◆ **Directions**
Print the lines below exactly, beginning with the one that contains "537 1020 1324" and stopping after the last line.

************

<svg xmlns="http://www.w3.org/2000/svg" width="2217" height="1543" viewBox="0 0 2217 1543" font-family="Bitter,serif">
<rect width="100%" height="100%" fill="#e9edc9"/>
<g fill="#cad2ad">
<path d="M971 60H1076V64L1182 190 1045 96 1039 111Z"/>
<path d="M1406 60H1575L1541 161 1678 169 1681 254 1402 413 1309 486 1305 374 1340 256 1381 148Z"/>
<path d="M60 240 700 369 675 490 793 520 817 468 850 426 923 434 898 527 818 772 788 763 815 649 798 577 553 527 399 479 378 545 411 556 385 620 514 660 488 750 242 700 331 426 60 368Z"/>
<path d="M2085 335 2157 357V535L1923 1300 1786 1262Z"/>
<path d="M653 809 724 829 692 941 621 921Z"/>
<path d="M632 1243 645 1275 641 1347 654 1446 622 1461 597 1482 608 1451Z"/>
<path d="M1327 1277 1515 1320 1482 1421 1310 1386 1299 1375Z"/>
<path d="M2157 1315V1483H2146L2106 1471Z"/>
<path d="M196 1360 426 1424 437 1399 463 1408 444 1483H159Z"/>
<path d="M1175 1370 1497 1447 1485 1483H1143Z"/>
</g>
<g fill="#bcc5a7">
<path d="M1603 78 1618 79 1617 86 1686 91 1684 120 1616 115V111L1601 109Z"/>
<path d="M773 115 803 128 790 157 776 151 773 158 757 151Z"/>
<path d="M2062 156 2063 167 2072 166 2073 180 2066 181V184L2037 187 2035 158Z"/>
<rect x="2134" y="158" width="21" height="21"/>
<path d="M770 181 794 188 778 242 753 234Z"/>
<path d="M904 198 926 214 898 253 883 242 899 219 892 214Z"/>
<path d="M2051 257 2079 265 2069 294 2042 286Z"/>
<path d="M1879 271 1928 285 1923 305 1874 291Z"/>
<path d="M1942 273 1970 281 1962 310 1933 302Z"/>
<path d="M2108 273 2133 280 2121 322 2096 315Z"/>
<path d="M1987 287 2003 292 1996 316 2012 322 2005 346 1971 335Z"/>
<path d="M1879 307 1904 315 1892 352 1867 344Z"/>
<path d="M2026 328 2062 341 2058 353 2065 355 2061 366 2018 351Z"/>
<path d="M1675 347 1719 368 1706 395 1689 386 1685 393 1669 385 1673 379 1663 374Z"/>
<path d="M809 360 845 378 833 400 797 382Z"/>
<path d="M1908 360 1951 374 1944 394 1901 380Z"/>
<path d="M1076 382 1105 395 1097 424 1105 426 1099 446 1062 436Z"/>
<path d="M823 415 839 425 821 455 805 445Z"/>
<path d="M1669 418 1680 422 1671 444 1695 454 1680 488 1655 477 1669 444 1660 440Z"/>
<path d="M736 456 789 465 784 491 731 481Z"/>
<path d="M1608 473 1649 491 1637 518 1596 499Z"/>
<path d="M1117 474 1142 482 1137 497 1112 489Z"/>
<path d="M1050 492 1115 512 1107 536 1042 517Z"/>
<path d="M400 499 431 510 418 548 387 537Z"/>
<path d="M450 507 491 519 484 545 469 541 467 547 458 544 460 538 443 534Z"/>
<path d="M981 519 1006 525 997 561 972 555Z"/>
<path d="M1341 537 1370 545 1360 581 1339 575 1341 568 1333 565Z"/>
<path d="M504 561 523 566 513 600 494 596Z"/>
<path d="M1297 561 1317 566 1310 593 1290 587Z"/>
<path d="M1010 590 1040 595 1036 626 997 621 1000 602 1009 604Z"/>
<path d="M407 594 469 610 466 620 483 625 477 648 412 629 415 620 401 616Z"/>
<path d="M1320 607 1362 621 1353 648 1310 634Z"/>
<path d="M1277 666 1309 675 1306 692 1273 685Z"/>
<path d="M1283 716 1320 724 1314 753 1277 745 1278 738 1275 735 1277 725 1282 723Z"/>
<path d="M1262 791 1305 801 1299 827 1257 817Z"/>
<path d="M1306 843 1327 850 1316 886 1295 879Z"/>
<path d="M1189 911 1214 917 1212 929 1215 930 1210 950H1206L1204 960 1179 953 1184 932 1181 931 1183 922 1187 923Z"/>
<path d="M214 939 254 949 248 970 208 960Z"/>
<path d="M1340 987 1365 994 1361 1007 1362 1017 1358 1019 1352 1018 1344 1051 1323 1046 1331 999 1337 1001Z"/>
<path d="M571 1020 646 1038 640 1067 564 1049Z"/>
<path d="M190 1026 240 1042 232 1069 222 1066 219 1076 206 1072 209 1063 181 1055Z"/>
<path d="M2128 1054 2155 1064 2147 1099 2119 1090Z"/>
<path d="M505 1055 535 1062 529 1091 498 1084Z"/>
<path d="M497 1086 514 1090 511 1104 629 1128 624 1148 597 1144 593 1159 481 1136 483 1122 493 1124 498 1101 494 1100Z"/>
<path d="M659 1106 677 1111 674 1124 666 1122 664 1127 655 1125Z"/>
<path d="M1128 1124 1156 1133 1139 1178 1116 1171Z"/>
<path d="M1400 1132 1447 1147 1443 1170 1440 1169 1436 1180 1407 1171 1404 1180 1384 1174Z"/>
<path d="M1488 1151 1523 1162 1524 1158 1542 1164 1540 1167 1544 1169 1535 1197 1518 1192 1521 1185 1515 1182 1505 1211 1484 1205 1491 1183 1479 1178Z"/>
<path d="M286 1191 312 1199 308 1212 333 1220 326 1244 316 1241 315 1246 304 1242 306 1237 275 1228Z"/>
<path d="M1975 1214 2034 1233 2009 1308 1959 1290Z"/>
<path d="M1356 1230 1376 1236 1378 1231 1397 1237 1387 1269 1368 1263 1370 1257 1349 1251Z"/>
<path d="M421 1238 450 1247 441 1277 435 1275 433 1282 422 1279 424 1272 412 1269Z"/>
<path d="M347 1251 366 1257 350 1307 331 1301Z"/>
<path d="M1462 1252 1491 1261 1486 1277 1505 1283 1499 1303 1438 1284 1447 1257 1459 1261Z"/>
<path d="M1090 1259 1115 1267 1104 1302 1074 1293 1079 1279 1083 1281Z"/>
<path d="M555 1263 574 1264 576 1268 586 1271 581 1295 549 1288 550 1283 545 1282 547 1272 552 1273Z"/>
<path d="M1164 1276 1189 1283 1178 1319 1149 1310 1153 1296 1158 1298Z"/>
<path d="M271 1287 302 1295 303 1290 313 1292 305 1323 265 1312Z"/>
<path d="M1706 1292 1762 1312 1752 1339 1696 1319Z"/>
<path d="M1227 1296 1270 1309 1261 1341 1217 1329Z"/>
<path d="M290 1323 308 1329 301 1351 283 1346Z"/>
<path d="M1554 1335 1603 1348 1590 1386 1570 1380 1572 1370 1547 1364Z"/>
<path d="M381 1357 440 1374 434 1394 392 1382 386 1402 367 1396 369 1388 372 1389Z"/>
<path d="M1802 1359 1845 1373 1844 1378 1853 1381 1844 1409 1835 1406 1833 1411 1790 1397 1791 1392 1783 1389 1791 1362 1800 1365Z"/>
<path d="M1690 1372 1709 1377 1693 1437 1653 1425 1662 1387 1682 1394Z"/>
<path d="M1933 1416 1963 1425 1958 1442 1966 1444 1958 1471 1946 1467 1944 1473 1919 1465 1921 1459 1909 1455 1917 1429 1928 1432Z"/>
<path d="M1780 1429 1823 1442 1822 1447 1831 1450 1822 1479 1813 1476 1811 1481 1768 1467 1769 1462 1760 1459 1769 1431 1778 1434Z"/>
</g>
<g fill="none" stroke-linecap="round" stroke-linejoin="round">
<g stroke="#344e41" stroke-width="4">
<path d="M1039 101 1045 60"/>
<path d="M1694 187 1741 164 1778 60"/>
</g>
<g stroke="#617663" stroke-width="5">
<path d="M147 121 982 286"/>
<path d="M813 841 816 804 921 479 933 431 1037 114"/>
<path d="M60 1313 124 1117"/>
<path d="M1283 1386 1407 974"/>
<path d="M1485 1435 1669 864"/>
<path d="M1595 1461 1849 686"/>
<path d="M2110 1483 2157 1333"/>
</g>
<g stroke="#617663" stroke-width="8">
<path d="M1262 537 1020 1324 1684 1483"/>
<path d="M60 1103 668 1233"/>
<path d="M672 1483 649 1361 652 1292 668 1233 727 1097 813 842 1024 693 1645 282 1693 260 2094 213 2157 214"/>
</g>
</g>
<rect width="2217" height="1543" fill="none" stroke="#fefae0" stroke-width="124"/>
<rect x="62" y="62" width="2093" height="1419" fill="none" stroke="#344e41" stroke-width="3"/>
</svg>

************

◆ **Solution for this exercise**
<path d="M1262 537 1020 1324 1684 1483"/>
<path d="M60 1103 668 1233"/>
<path d="M672 1483 649 1361 652 1292 668 1233 727 1097 813 842 1024 693 1645 282 1693 260 2094 213 2157 214"/>
</g>
</g>
<rect width="2217" height="1543" fill="none" stroke="#fefae0" stroke-width="124"/>
<rect x="62" y="62" width="2093" height="1419" fill="none" stroke="#344e41" stroke-width="3"/>
</svg>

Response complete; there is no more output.